I carry a SPOT emergency locator (especially when riding alone), an FRS radio, and a handheld HAM radio. My SPOT 911 emergency message says what frequencies I'll be monitoring if I send a 911 code. Again, I ride alone a lot and figure safety comes first. The Mrs also knows what freqencies to try if I end up missing.

Something I've just started doing is leaving a note on the dash of my truck saying which way I went from where I parked--especially if there are several logical options. I'm on the local Search and Rescue Team and wish everyone would leave a note saying where they went! 

Multi-tool is always on my belt. A sharp knive and/or a "horse killing pistol." Just in case the worst case happens.

Lighter and extra lead line (just made up a 25 foot lead line for foraging). 

And whatever else happens to be in my gear from a prior ride. I only take rain gear if I think I might actually need it. It's so dry around here that I don't take it often.

All that being said . . . it's a day ride. It's easy to overdo it. 

Oh, yeah, and I like to take a smile. Does wonders for my face value on the off-chance that I meet someone out on the trail!


----------



## coffeegod (May 6, 2011)

goneriding said:


> A leatherman is priceless!:wink:


^^This. I always have one on me.


----------



## smrobs (Jul 30, 2008)

One thing you might consider is, if the weather is going to be hot, stick 3 or 4 bottles of water/gatorade in the freezer the night before you go. That way, they will melt as you ride along and you will have cold (or at least cool) liquids to drink for most of the day instead of having to drink warm or hot ones.

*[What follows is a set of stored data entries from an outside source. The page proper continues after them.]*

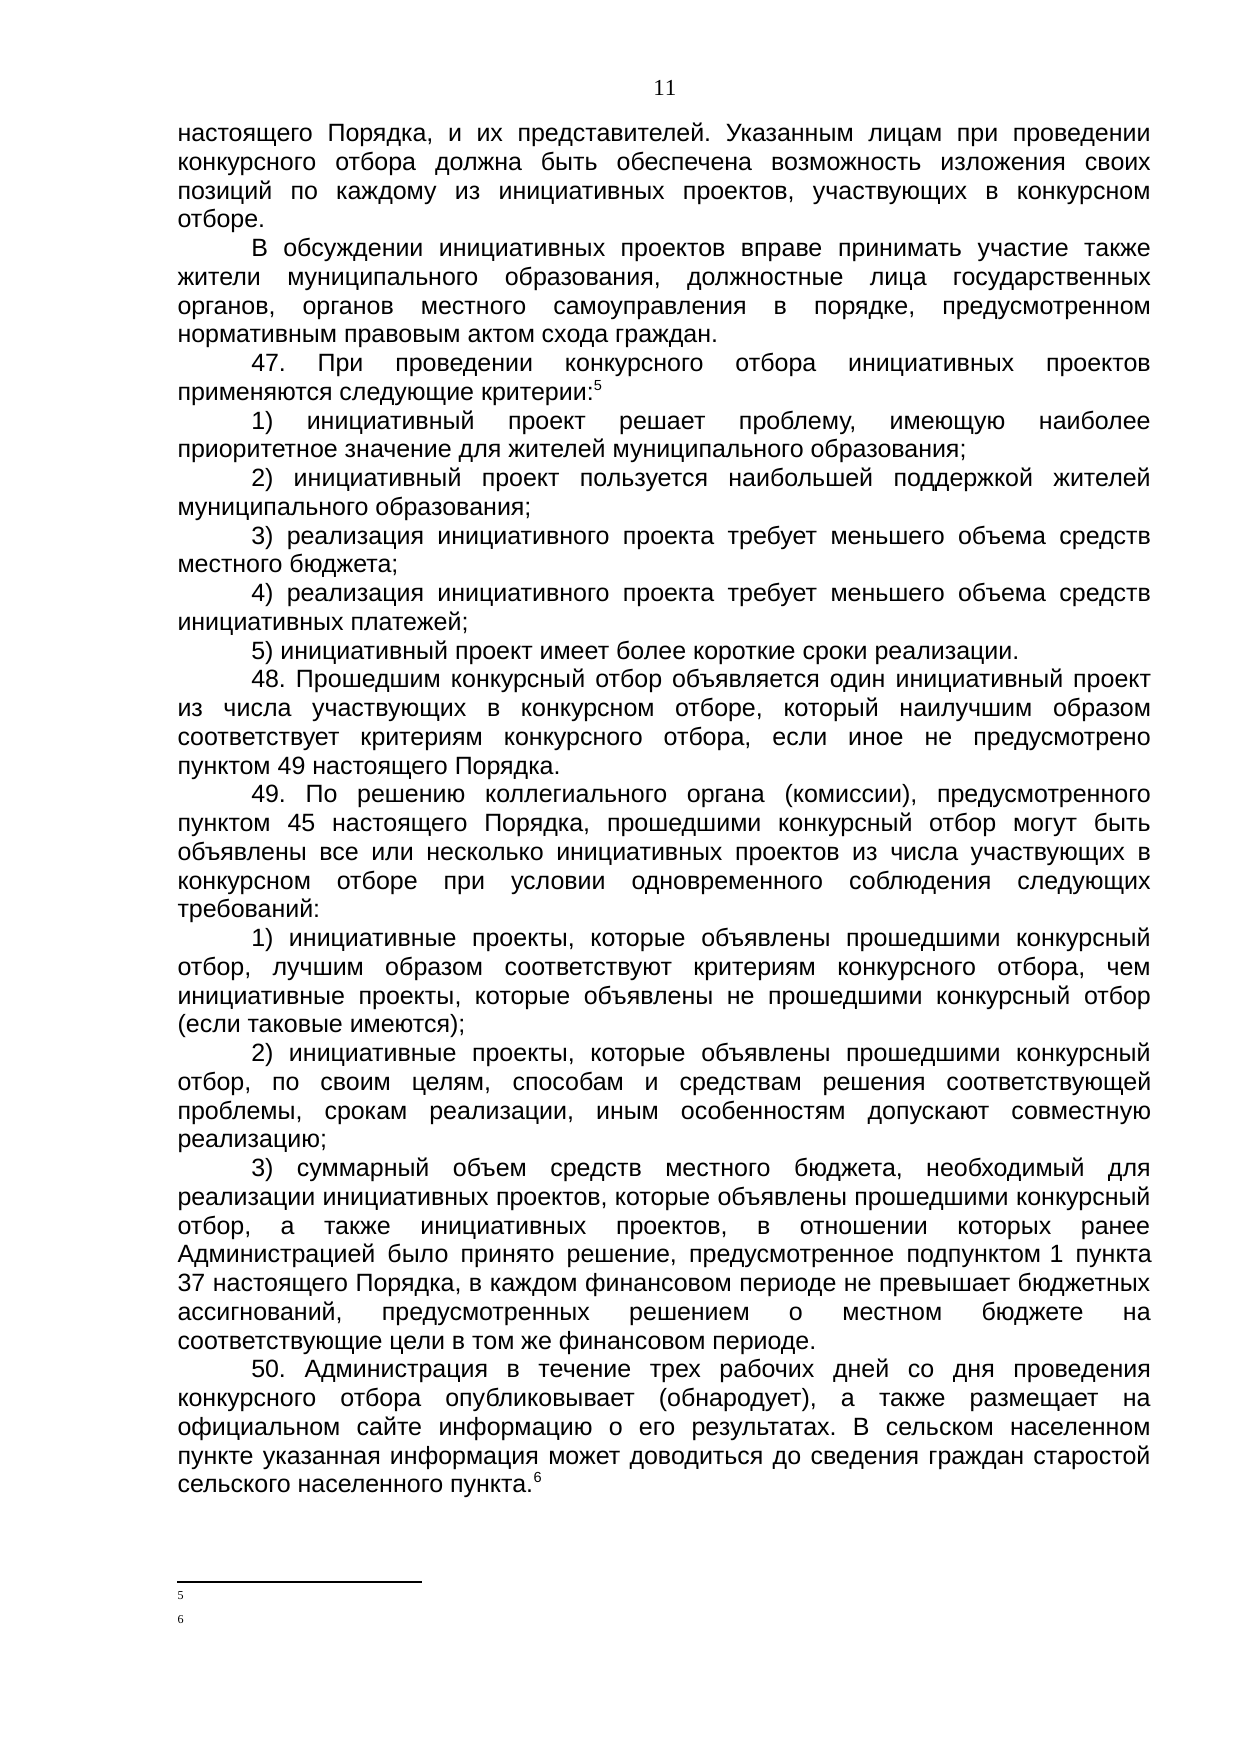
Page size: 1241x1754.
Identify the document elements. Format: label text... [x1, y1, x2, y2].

text 5) инициативный проект имеет более короткие сроки реализации. [177, 636, 1152, 664]
text 1) инициативные проекты, которые объявлены прошедшими конкурсный отбор, лучшим образом соответствуют критериям конкурсного отбора, чем инициативные проекты, которые объявлены не прошедшими конкурсный отбор (если таковые имеются); [177, 923, 1152, 1038]
text 49. По решению коллегиального органа (комиссии), предусмотренного пунктом 45 настоящего Порядка, прошедшими конкурсный отбор могут быть объявлены все или несколько инициативных проектов из числа участвующих в конкурсном отборе при условии одновременного соблюдения следующих требований: [177, 779, 1152, 923]
text 4) реализация инициативного проекта требует меньшего объема средств инициативных платежей; [177, 578, 1152, 636]
text 3) реализация инициативного проекта требует меньшего объема средств местного бюджета; [177, 521, 1152, 578]
text В обсуждении инициативных проектов вправе принимать участие также жители муниципального образования, должностные лица государственных органов, органов местного самоуправления в порядке, предусмотренном нормативным правовым актом схода граждан. [177, 233, 1152, 348]
text 2) инициативный проект пользуется наибольшей поддержкой жителей муниципального образования; [177, 463, 1152, 521]
text 1) инициативный проект решает проблему, имеющую наиболее приоритетное значение для жителей муниципального образования; [177, 406, 1152, 463]
text 3) суммарный объем средств местного бюджета, необходимый для реализации инициативных проектов, которые объявлены прошедшими конкурсный отбор, а также инициативных проектов, в отношении которых ранее Администрацией было принято решение, предусмотренное подпунктом 1 пункта 37 настоящего Порядка, в каждом финансовом периоде не превышает бюджетных ассигнований, предусмотренных решением о местном бюджете на соответствующие цели в том же финансовом периоде. [177, 1153, 1152, 1354]
text 50. Администрация в течение трех рабочих дней со дня проведения конкурсного отбора опубликовывает (обнародует), а также размещает на официальном сайте информацию о его результатах. В сельском населенном пункте указанная информация может доводиться до сведения граждан старостой сельского населенного пункта. [177, 1354, 1152, 1498]
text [177, 118, 1152, 233]
text 2) инициативные проекты, которые объявлены прошедшими конкурсный отбор, по своим целям, способам и средствам решения соответствующей проблемы, срокам реализации, иным особенностям допускают совместную реализацию; [177, 1038, 1152, 1153]
text 48. Прошедшим конкурсный отбор объявляется один инициативный проект из числа участвующих в конкурсном отборе, который наилучшим образом соответствует критериям конкурсного отбора, если иное не предусмотрено пунктом 49 настоящего Порядка. [177, 664, 1152, 779]
text 47. При проведении конкурсного отбора инициативных проектов применяются следующие критерии: [177, 348, 1152, 406]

I don't know what kind of terrain you will be riding on, but unless it is all flat, then I suggest you have a breast collar and back cinch on your saddle. They will both help to keep the saddle more stable and minimize sliding around.

This is where I got the breast collar that I use and I recommend them to everyone. Super nice quality, heavy duty, and cheaper than you can find them anywhere else.
Patricias Horse Tack items - Get great deals on items on eBay Stores!


----------



## QOS (Dec 8, 2008)

Wow wee Sailor...you are loaded for bear!!!! 

I never ride alone but leaving a note is a great idea for those who do. The hand held ham isn't a bad idea either!!!!


----------